06.05.2002 | 00:00

Festakt „Evangelisch in Niederösterreich“

Pröll: Wiederaufbau einer immateriellen Wertestruktur

Auf der Schallaburg, wo seit 20. April 2002 auch die Ausstellung „Evangelisch! Gestern und Heute einer Kirche“ läuft, fand am Samstag der Festakt „Evangelisch in Niederösterreich“ statt, der daran erinnern sollte, dass vor 375 Jahren die evangelischen Pfarrer und Lehrer aus Niederösterreich vertrieben wurden und vor 350 Jahren die systematischen Verfolgungen der evangelischen Niederösterreicher begannen.
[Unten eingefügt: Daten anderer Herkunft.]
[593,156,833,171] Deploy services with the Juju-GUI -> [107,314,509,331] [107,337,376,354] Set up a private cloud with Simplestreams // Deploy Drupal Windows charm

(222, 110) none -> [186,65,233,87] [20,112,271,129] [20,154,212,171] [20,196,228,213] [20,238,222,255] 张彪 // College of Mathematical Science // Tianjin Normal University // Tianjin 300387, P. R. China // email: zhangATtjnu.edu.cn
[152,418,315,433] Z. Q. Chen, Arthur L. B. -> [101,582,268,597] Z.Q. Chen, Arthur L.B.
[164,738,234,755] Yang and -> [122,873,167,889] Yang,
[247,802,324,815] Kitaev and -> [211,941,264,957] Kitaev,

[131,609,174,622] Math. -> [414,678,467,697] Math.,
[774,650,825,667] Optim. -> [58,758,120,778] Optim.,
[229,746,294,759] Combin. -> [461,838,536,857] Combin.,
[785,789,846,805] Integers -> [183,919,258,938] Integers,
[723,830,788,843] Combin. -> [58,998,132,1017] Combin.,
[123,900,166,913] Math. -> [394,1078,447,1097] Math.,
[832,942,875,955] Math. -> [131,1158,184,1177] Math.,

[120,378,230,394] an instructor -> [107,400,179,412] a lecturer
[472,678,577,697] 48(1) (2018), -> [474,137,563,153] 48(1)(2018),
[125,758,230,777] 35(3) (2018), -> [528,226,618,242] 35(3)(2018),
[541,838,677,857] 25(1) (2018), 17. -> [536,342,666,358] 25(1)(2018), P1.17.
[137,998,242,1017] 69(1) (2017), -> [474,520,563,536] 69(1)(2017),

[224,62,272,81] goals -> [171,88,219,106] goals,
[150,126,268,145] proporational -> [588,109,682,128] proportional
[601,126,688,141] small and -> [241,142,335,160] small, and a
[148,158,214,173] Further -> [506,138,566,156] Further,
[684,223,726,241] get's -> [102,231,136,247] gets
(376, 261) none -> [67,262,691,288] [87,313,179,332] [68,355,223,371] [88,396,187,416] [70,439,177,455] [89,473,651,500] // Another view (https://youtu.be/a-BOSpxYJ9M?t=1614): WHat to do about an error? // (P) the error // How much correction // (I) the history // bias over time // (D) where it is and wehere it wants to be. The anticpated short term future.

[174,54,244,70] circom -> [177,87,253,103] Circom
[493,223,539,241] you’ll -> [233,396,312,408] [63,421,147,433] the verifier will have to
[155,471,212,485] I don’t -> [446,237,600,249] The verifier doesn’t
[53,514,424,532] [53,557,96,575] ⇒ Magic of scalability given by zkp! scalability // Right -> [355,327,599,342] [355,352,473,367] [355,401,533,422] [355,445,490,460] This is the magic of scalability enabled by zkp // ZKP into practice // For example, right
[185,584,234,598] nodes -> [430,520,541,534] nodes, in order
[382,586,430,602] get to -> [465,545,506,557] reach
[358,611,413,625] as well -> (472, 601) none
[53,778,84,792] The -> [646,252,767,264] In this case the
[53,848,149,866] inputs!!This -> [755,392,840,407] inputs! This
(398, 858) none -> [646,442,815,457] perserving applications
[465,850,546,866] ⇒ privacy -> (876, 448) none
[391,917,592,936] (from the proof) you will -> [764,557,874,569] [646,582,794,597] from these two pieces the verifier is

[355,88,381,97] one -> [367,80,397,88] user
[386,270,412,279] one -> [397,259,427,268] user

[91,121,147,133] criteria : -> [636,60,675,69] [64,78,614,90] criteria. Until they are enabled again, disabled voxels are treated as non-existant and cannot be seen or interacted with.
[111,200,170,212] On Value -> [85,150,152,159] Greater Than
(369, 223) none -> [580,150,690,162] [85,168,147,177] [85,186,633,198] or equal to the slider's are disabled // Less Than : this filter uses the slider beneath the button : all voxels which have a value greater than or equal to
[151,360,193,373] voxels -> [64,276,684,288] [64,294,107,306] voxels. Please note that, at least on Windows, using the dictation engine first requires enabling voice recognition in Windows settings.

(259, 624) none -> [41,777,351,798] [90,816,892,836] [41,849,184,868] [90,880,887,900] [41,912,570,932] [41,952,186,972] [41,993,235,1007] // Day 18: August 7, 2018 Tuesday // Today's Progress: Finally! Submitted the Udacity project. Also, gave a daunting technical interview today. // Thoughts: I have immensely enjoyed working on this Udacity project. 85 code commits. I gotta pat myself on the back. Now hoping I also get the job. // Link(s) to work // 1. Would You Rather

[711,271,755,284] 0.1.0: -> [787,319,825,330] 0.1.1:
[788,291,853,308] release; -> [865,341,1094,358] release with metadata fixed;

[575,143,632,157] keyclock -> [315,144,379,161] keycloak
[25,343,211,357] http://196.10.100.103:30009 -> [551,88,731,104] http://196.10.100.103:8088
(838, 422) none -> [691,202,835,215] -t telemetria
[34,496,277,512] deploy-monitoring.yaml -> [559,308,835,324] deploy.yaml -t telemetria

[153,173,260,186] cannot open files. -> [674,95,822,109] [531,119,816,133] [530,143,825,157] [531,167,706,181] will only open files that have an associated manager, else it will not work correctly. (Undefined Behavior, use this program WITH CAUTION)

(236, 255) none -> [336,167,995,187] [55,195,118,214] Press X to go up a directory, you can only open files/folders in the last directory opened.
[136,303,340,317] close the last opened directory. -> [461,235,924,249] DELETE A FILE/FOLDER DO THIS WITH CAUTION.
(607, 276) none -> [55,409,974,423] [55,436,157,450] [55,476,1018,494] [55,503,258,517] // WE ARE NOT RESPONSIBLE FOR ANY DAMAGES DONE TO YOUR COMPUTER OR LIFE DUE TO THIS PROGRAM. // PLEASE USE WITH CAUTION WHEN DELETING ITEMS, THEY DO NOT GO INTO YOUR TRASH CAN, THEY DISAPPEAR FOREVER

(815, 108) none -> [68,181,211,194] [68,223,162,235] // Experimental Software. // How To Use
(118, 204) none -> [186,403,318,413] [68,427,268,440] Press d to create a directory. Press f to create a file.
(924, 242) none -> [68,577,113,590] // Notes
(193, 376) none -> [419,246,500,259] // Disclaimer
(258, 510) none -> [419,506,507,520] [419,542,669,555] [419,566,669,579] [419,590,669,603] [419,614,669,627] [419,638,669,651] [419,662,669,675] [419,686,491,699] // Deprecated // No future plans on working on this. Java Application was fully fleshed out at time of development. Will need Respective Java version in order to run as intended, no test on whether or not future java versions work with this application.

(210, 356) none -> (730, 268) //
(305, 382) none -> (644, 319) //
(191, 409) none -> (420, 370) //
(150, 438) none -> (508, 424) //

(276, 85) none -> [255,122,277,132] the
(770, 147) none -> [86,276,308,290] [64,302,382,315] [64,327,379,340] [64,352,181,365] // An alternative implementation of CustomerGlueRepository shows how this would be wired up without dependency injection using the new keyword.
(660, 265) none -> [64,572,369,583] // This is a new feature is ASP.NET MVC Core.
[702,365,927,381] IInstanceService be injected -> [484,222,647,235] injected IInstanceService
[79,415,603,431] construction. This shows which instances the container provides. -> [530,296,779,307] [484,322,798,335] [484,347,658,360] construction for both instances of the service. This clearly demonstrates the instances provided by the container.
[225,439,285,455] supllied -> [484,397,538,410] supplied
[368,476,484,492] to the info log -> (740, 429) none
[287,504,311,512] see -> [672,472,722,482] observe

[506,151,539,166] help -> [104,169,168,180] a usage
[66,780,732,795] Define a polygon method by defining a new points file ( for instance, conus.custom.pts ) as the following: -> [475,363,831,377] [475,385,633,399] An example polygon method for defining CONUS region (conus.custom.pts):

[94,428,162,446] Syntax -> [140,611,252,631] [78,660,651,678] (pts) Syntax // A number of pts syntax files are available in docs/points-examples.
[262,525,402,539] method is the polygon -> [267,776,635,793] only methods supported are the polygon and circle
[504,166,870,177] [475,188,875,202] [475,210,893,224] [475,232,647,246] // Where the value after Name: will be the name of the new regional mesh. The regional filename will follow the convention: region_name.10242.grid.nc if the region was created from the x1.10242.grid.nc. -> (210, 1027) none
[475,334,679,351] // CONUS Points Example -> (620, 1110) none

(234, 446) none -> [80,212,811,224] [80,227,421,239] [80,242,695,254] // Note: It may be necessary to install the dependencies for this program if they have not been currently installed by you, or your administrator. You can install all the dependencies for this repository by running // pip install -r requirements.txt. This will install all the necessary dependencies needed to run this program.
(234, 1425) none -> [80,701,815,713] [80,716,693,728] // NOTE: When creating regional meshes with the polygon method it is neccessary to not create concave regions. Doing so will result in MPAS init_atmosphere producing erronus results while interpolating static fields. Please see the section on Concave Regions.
Landeshauptmann Dr. Erwin Pröll, der im Zuge der Feierlichkeiten auch zwanzig Ehrenzeichen und sechs Gedenkmedaillien an Persönlichkeiten der evangelischen Kirche überreichte, betonte in seiner Festansprache, heute sei deutlich zu spüren, dass die Vergangenheit nicht tot und nicht einmal vergangen sei. Der Festakt sei eine leuchtende Stunde der Mahnung, dass so etwas nie wieder stattfinden dürfe. Als unabdingbarer Optimist glaube er daran, dass die Menschheit aus der Geschichte lerne. Das Zauberwort dafür sei Toleranz. Auch heute noch habe man alle Hände voll zu tun, aktiv Toleranz zu üben und gegen Intoleranz, Rassismus, Fanatismus und Brutalität einzutreten. Auch heute noch sei es selbstverständlicher Bestandteil der Tagesnachrichten, dass Menschen wegen ihrer Religion vertrieben und ermordet werden.

Neben gelebter Toleranz forderte der Landeshauptmann auch zu einem Wiederaufbau der immateriellen Wertestruktur auf. Der Materialismus habe vieles verschüttet, was den Menschen ausmache. Wesentlich sei auch, das gute Beispiel zu pflegen. In Niederösterreich sei das Klima fest verankert, nicht neben – sondern miteinander zu leben. Evangelische Mitbürger hätten viel eingebracht in die „Familie Niederösterreich“. Als Katholik und Landeshauptmann danke er für den Geist der Ökumene im Land, so Pröll abschließend.

Superintendent Mag. Paul Weiland führte aus, das Motto „Jahr der Erinnerung“ gemahne an bedrückende Zeiten, aber nicht um aufzurechnen, sondern um Erfahrungen für ein besseres Morgen zu sammeln. Vor 350 Jahren seien Soldaten durch das Land gezogen, um Evangelische aufzuspüren, heute schließen einander Glaube und Toleranz nicht aus. Univ.Prof. Dr. Gustav Reingrabner, Leiter der Ausstellung, sagte, Bewahrung der Tradition aus einer Zeit, als sich rund Dreiviertel der Bevölkerung evangelisch fühlte, trage dazu bei, den eigenen Standort zu bestimmen und gegenseitiges Verständnis wachsen zu lassen. Heute in Niederösterreich evangelisch zu sein, bedeute auch, zu erinnern, was Evangelische im Land geleistet und gelitten hätten.

Pfarrer Eberhart Krauß, Leiter einer Delegation von 44 Nachkommen von während und nach dem Dreißigjährigen Krieg durch Ferdinand III. aus Niederösterreich nach Franken vertriebenen Niederösterreichern, betonte, Sinn der Spurensuche sei nicht das Entdecken toter Ahnen, sondern die Begegnung mit lebenden Menschen. Bischof Mag. Herwig Sturm meinte, erinnern sei die Voraussetzung für Begegnung, Begegnung sei Voraussetzung für ehrliches Erinnern. Vor Gott seien sowohl Einheit und Vielfalt als auch Glaubensüberzeugung und Dialog möglich.